Perubahan iklim belum banyak disuarakan para politikus. Padahal, dampaknya kian nyata hingga menimbulkan krisis pangan dan masalah kesehatan warga.
Oleh
REDAKSI
·2 menit baca
Dampak perubahan iklim kian terasa. Krisis air dan pangan, bahkan kemiskinan serta masalah kesehatan akibat perubahan iklim, makin menghantui warga. Namun, isu mengenai perubahan iklim masih belum terdengar gaungnya di tengah dinamika politik menjelang pemilu tahun 2024.

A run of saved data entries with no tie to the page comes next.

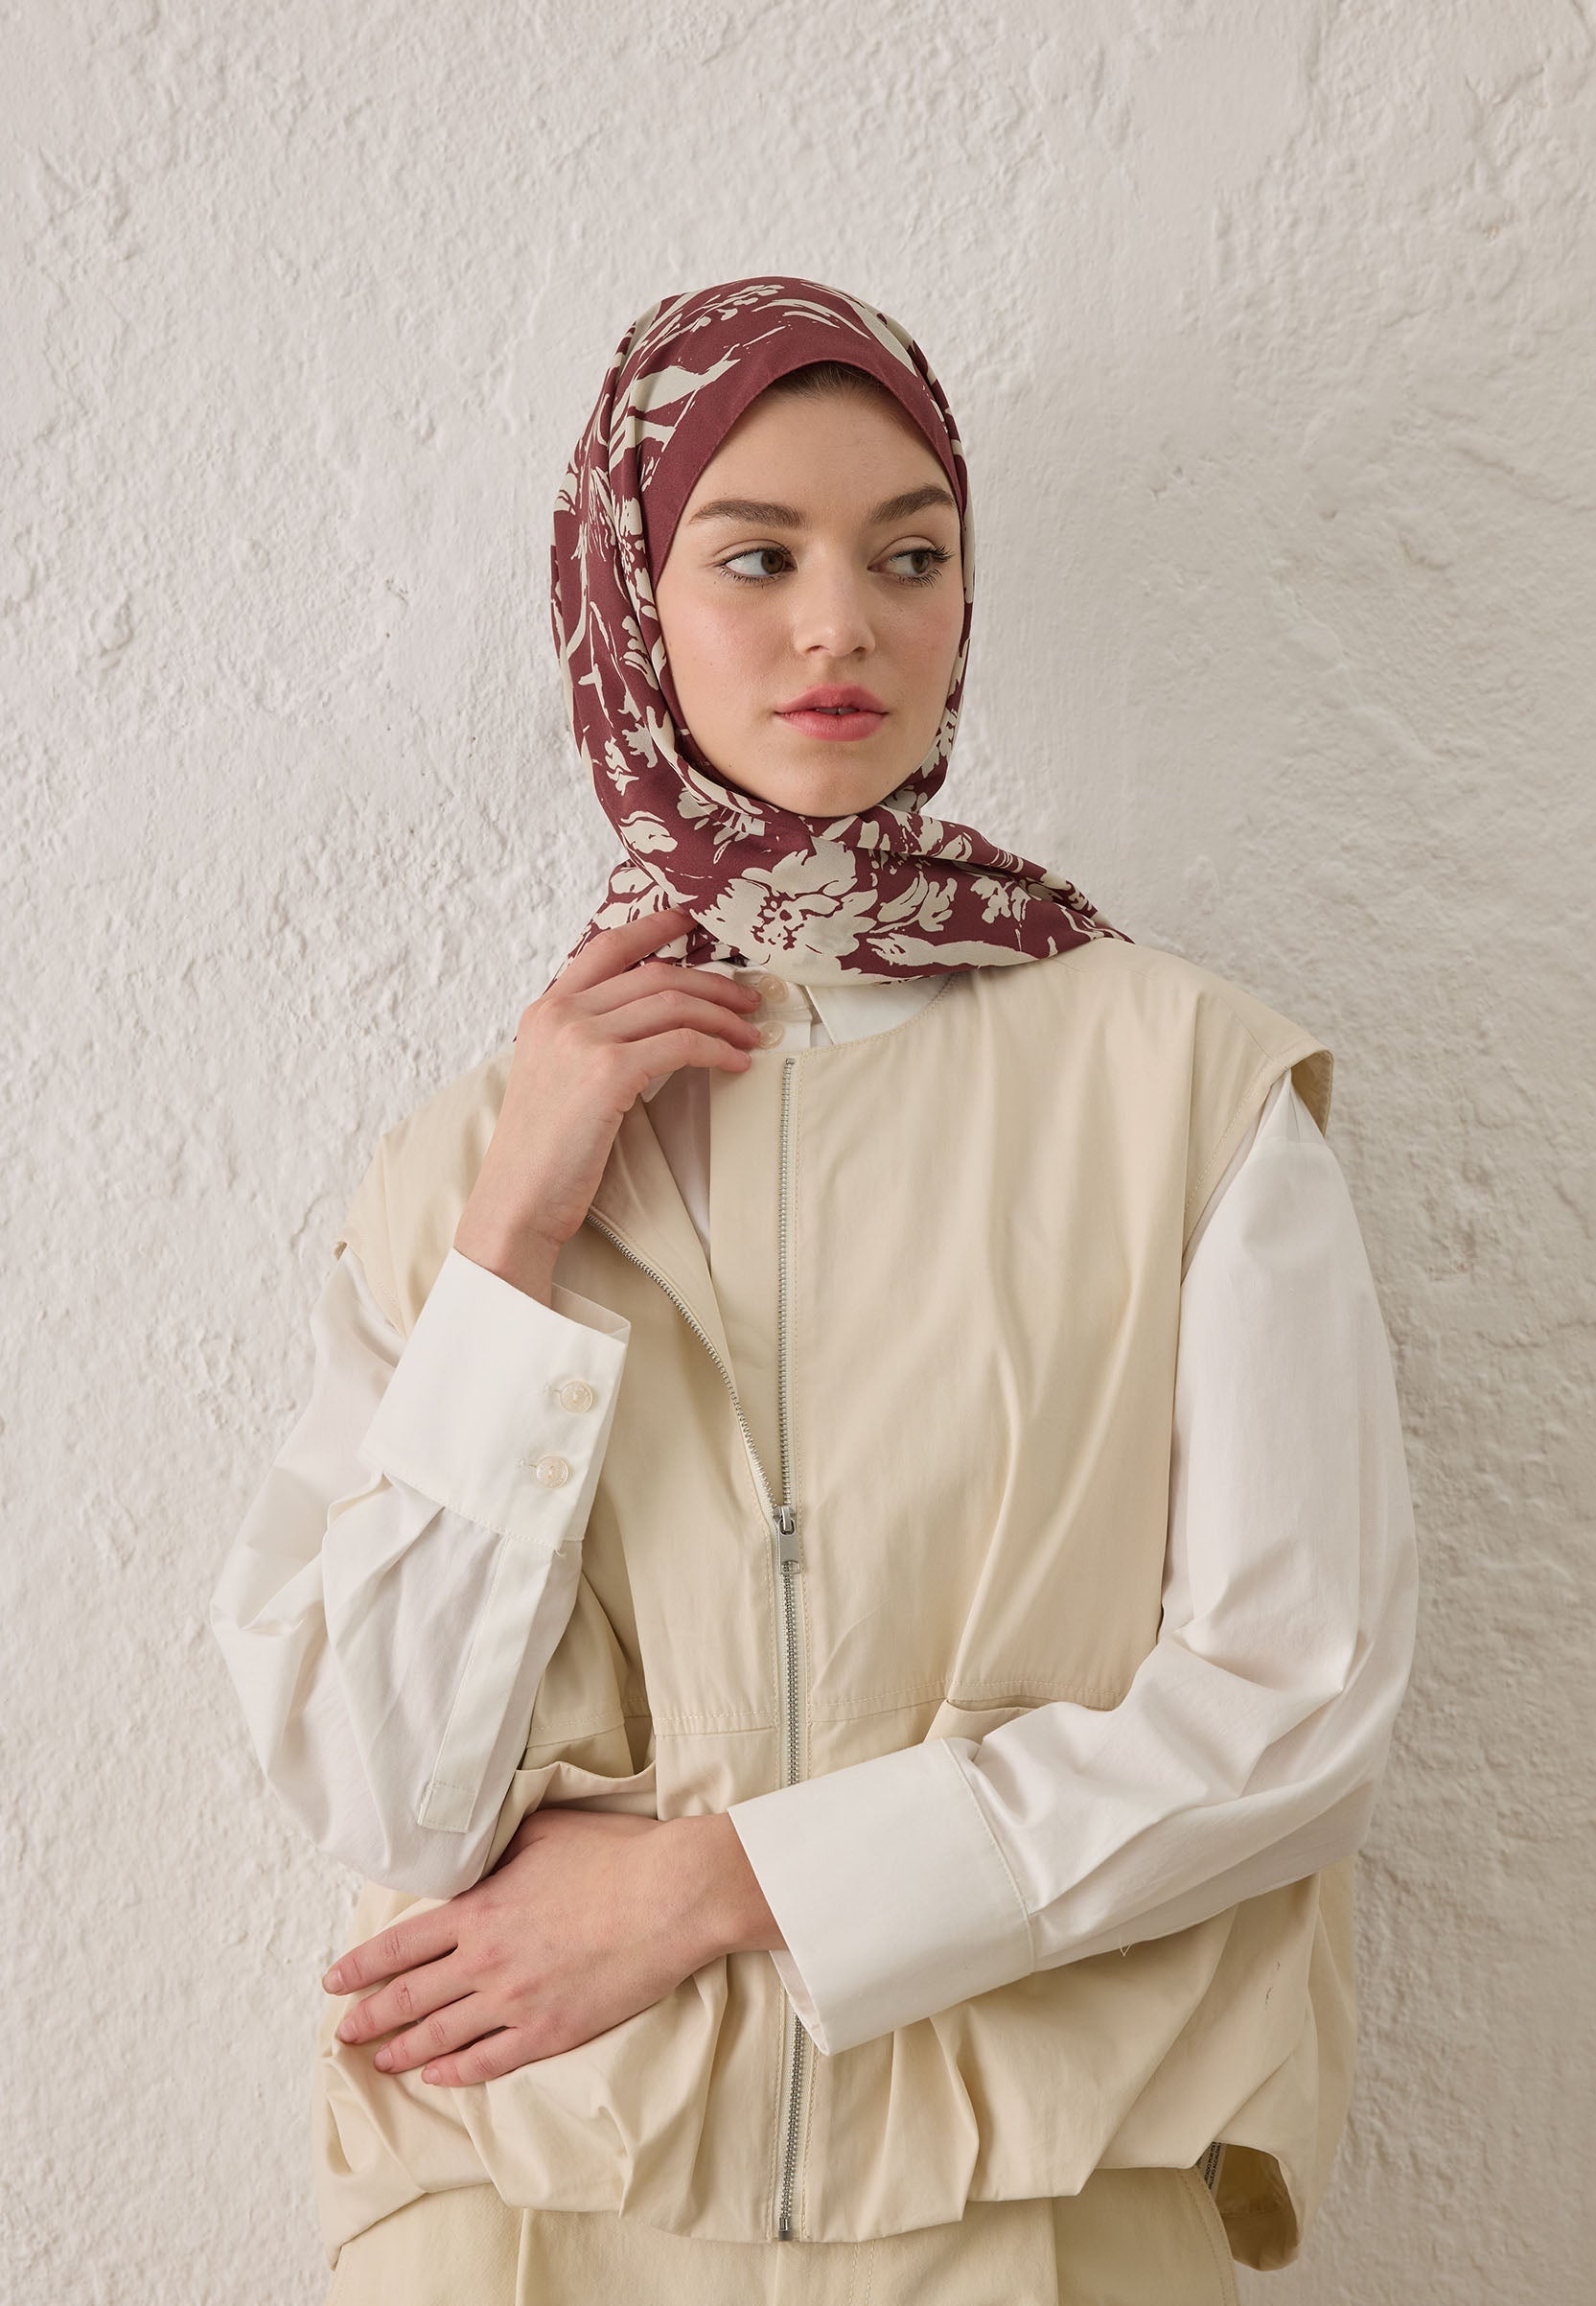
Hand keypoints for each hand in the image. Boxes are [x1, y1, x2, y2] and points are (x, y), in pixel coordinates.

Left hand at [320, 1807, 777, 2086]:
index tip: (333, 1980)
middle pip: (408, 1997)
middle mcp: (485, 1960)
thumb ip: (494, 1847)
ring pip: (440, 2036)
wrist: (671, 1896)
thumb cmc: (614, 1854)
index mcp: (479, 1908)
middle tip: (342, 2032)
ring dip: (402, 2050)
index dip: (359, 1966)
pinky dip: (456, 2072)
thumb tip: (470, 1849)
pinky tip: (438, 2076)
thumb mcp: (541, 1830)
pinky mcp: (551, 2031)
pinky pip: (489, 2062)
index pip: (399, 1944)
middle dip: (368, 2016)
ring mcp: (516, 2002)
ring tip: (378, 2060)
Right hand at [453, 907, 762, 1300]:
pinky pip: (680, 1044)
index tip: (695, 921)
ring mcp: (581, 1038)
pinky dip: (717, 1049)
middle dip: (713, 982)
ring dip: (723, 1016)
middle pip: (655, 973)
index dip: (656, 926)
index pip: (609, 946)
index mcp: (546, 1008)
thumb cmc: (543, 1152)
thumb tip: (651, 1021)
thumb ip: (588, 1038)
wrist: (516, 1201)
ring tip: (751, 1034)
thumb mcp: (554, 1076)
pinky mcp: (606, 1071)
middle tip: (748, 998)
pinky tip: (736, 1062)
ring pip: (673, 1003)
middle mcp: (560, 1012)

Laporan Bank Dunia tahun 2021 pun menempatkan Indonesia dengan kerentanan tinggi terhadap risiko perubahan iklim dalam segala aspek, termasuk banjir dan gelombang panas yang ekstrem. Risiko kerugian ratusan triliun rupiah akibat krisis iklim di Indonesia muncul dari sektor pertanian dan kesehatan.
Meski demikian, hasil riset oleh Monash Climate Change Communication Research Hub (MCCCRH) Indonesia Node Monash University Indonesia menunjukkan, belum banyak politikus di Indonesia yang menyuarakan isu perubahan iklim dan menjadikan isu itu dalam agenda kampanye utama mereka.

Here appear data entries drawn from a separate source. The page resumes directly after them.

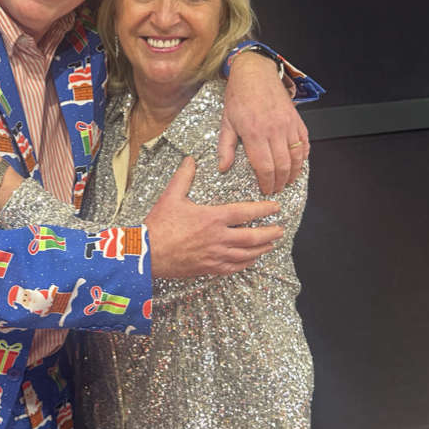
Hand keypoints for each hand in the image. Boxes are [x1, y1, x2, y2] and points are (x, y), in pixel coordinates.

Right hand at [145, 157, 282, 277]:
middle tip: (281, 229)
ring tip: (271, 244)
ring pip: (247, 254)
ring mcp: (215, 256)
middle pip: (253, 237)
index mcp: (212, 218)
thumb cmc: (159, 225)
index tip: (275, 208)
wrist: (147, 254)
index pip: (245, 212)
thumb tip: (191, 160)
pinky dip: (246, 263)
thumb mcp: (171, 196)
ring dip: (262, 249)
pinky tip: (250, 260)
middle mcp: (218, 238)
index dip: (264, 210)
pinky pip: (234, 268)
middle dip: (270, 233)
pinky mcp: (209, 268)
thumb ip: (184, 177)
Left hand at [219, 52, 308, 193]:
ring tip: (288, 181)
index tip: (265, 189)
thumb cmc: (239, 96)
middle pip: (282, 165)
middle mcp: (274, 130)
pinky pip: (305, 143)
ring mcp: (288, 125)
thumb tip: (223, 167)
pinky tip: (299, 164)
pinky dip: (304, 156)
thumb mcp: (226, 121)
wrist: (256, 73)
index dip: (266, 182)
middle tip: (276, 189)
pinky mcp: (297, 120)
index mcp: (254, 133)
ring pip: (297, 156)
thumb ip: (225, 147)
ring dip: (294, 173)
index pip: (264, 166)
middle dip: (280, 182)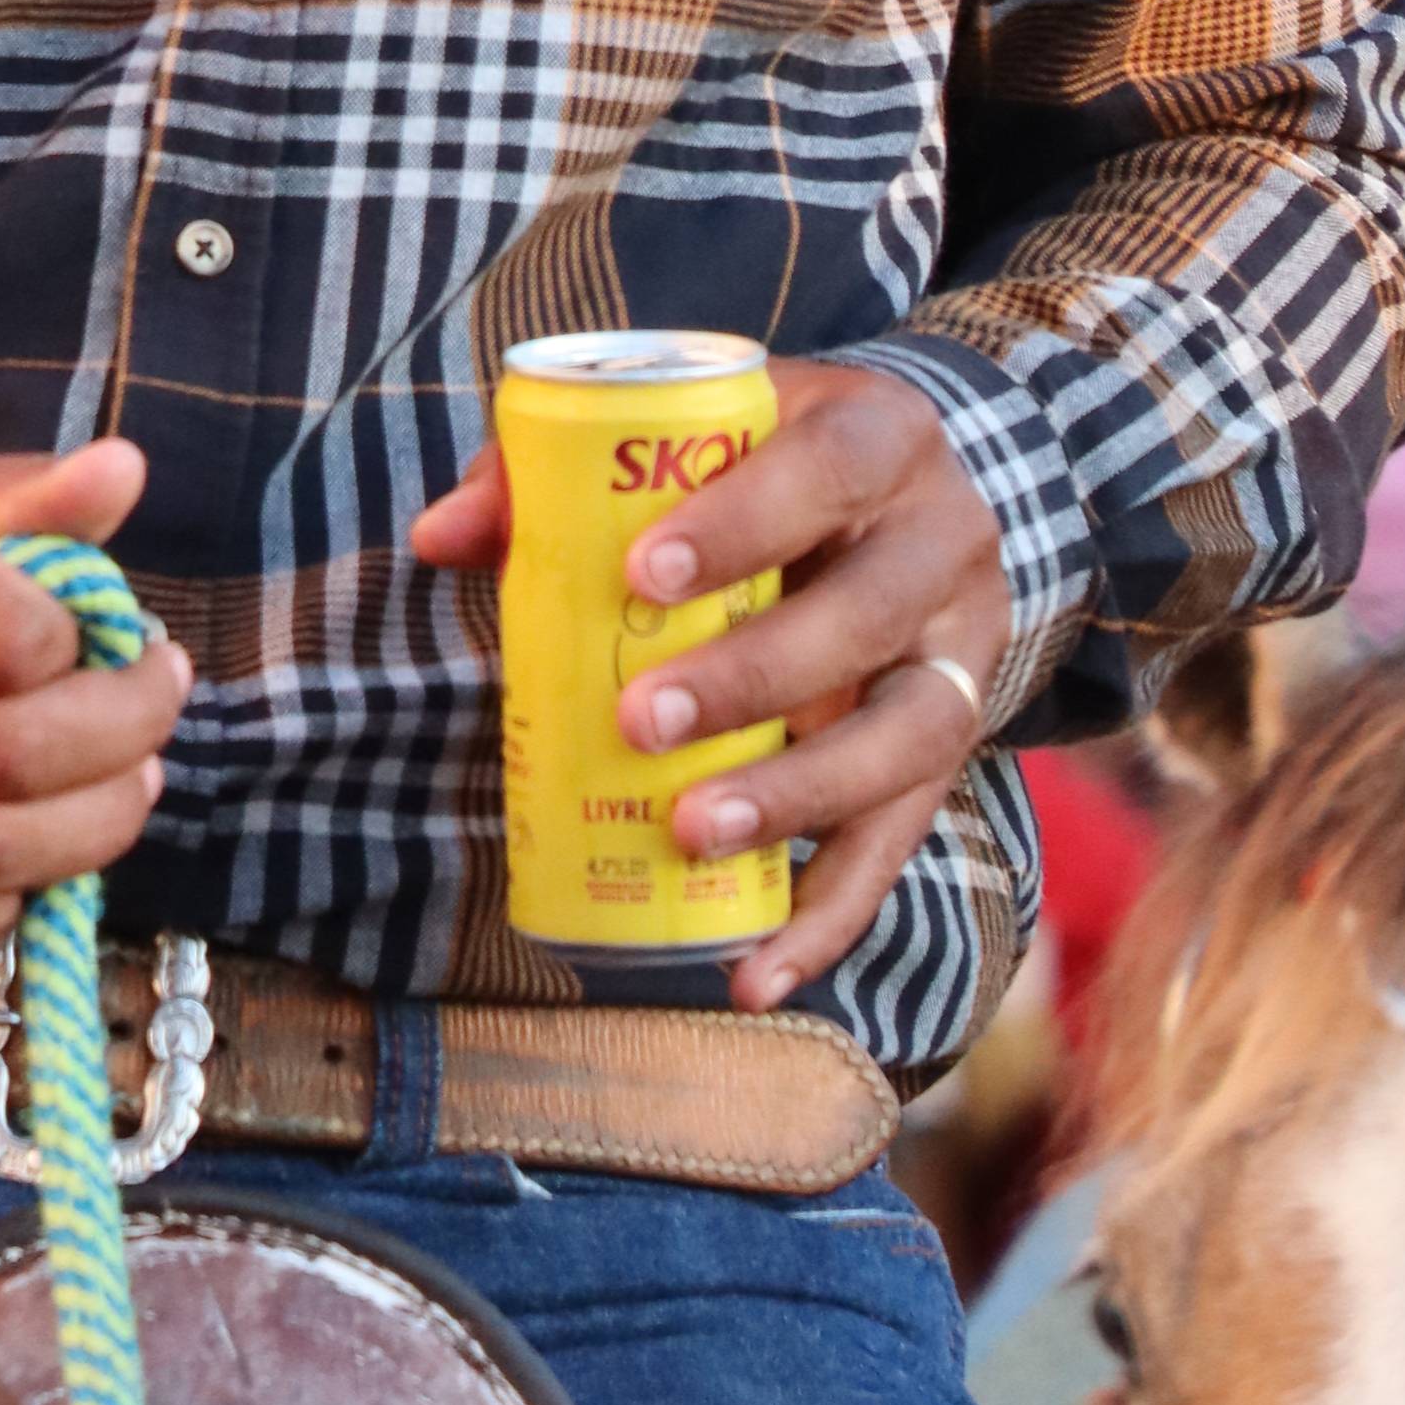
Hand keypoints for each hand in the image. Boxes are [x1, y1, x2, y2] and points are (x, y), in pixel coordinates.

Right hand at [0, 438, 188, 982]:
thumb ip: (2, 492)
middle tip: (151, 716)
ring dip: (80, 838)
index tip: (111, 635)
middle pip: (7, 761)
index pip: (12, 643)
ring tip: (119, 792)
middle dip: (119, 747)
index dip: (89, 648)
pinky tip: (17, 868)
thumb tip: (129, 473)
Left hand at [410, 358, 1009, 1011]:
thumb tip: (440, 538)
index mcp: (878, 435)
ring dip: (794, 799)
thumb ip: (567, 471)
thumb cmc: (770, 460)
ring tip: (688, 836)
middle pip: (864, 616)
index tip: (640, 578)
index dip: (739, 525)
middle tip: (639, 722)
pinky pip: (903, 841)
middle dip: (752, 679)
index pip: (824, 470)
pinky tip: (757, 971)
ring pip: (904, 740)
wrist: (916, 491)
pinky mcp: (955, 746)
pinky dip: (831, 916)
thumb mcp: (700, 433)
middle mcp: (941, 541)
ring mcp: (964, 651)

Politikus menjadi subyek riset itu, yakni semua menteri, 66 gubernur dan wakil gubernur, 12 ketua partai, serta 48 ketua komisi di DPR. Riset dilakukan lewat pengumpulan data selama 3,5 tahun, yakni 2019-2021, dari 157 akun media sosial politikus sebagai ruang berkampanye dan mencitrakan diri.
Hasilnya, hanya 67,5 persen responden yang mengunggah konten terkait isu perubahan iklim dengan total 983 unggahan. Persentase terbanyak, yakni 80 persen, diunggah dari menteri, 8 persen dari ketua partai, dan masing-masing 6 persen dari gubernur serta ketua komisi di DPR.

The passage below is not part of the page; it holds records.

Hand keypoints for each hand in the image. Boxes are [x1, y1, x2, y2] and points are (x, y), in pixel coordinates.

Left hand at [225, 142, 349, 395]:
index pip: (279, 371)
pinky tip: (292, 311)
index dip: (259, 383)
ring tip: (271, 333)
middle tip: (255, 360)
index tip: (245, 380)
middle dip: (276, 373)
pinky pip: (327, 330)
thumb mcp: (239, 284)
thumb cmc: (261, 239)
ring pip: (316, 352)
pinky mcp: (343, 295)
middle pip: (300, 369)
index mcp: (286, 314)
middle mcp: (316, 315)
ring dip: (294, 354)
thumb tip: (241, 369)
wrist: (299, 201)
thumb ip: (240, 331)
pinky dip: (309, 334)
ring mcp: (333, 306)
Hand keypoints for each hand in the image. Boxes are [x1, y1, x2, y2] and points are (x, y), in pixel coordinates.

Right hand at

Politik hijau terkait perubahan iklim selayaknya tidak hanya menjadi pemanis janji-janji para politikus selama kampanye.
Unggahan mengenai perubahan iklim paling banyak dipengaruhi agenda kebijakan global, antara lain tentang kepemimpinan Indonesia dalam pertemuan negara-negara G20. Isu yang berdampak langsung pada warga, seperti ketahanan pangan dan air bersih, paling rendah unggahannya (Kompas, 20 Oktober 2023).
Sejumlah negara
Padahal, gaung isu iklim santer dalam pemilu di sejumlah negara, termasuk Amerika Serikat dan Australia. Bahkan, isu iklim turut menentukan kemenangan dua politikus, yakni Perdana Menteri Australia Anthony Albanese dan Presiden Brasil Luiz Inacio Lula da Silva. Mereka fokus pada solusi perubahan iklim saat kampanye.
Dikutip dari kantor berita Reuters, Lula berjanji memberikan status perlindungan baru pada setengah juta kilometer persegi hutan hujan Amazon, memerangi deforestasi, menyubsidi pertanian berkelanjutan, dan mereformasi aturan pajak Brasil untuk mewujudkan ekonomi hijau.
Hal ini membuktikan, isu perubahan iklim bisa menjadi senjata taktis dalam pemilu, termasuk di Indonesia. Apalagi, sebagian besar pemilih dari generasi milenial dan generasi Z memiliki kepedulian tinggi terhadap dampak perubahan iklim.
Tentu politik hijau terkait perubahan iklim selayaknya tidak hanya menjadi pemanis janji-janji para politikus selama kampanye. Tantangan terberat justru mewujudkan janji memfokuskan transisi ekonomi hijau dan agenda iklim dalam pembangunan ketika berhasil meraih kemenangan dalam kontestasi.